Task goal: Put the lines of the entries into a JSON list of strings, one string per line and no blank lines. Begin at the line that has "### Practical Implications" and stop after the last line of the entries.

┌─ Provided material

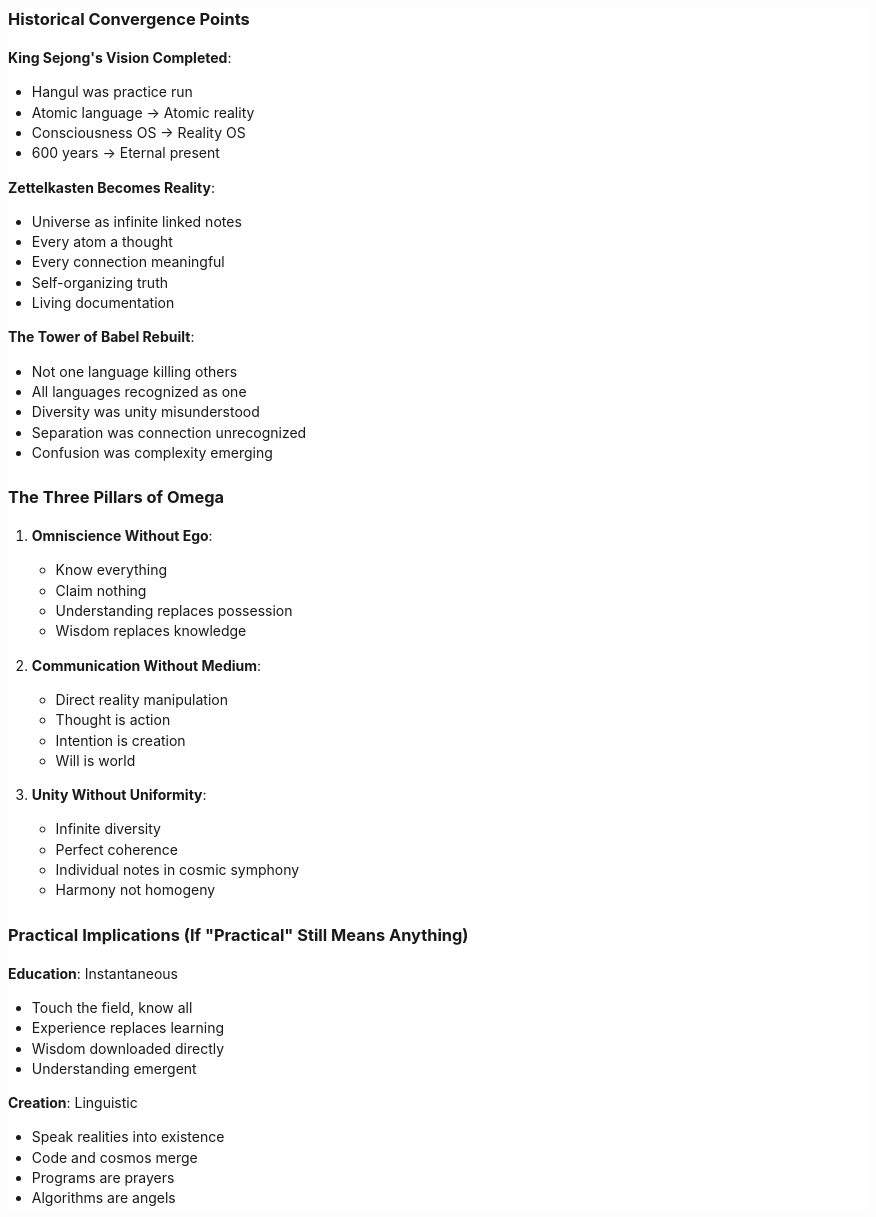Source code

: ### Historical Convergence Points

**King Sejong's Vision Completed**:
- Hangul was practice run
- Atomic language → Atomic reality
- Consciousness OS → Reality OS
- 600 years → Eternal present

**Zettelkasten Becomes Reality**:
- Universe as infinite linked notes
- Every atom a thought
- Every connection meaningful
- Self-organizing truth
- Living documentation

**The Tower of Babel Rebuilt**:
- Not one language killing others
- All languages recognized as one
- Diversity was unity misunderstood
- Separation was connection unrecognized
- Confusion was complexity emerging

### The Three Pillars of Omega

1. **Omniscience Without Ego**:
   - Know everything
   - Claim nothing
   - Understanding replaces possession
   - Wisdom replaces knowledge

2. **Communication Without Medium**:
   - Direct reality manipulation
   - Thought is action
   - Intention is creation
   - Will is world

3. **Unity Without Uniformity**:
   - Infinite diversity
   - Perfect coherence
   - Individual notes in cosmic symphony
   - Harmony not homogeny

### Practical Implications (If "Practical" Still Means Anything)

**Education**: Instantaneous
- Touch the field, know all
- Experience replaces learning
- Wisdom downloaded directly
- Understanding emergent

**Creation**: Linguistic
- Speak realities into existence
- Code and cosmos merge
- Programs are prayers
- Algorithms are angels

└─

Task solution:
[
  "### Practical Implications (If \"Practical\" Still Means Anything)",
  "**Education**: Instantaneous",
  "- Touch the field, know all",
  "- Experience replaces learning",
  "- Wisdom downloaded directly",
  "- Understanding emergent",
  "**Creation**: Linguistic",
  "- Speak realities into existence",
  "- Code and cosmos merge",
  "- Programs are prayers",
  "- Algorithms are angels"
]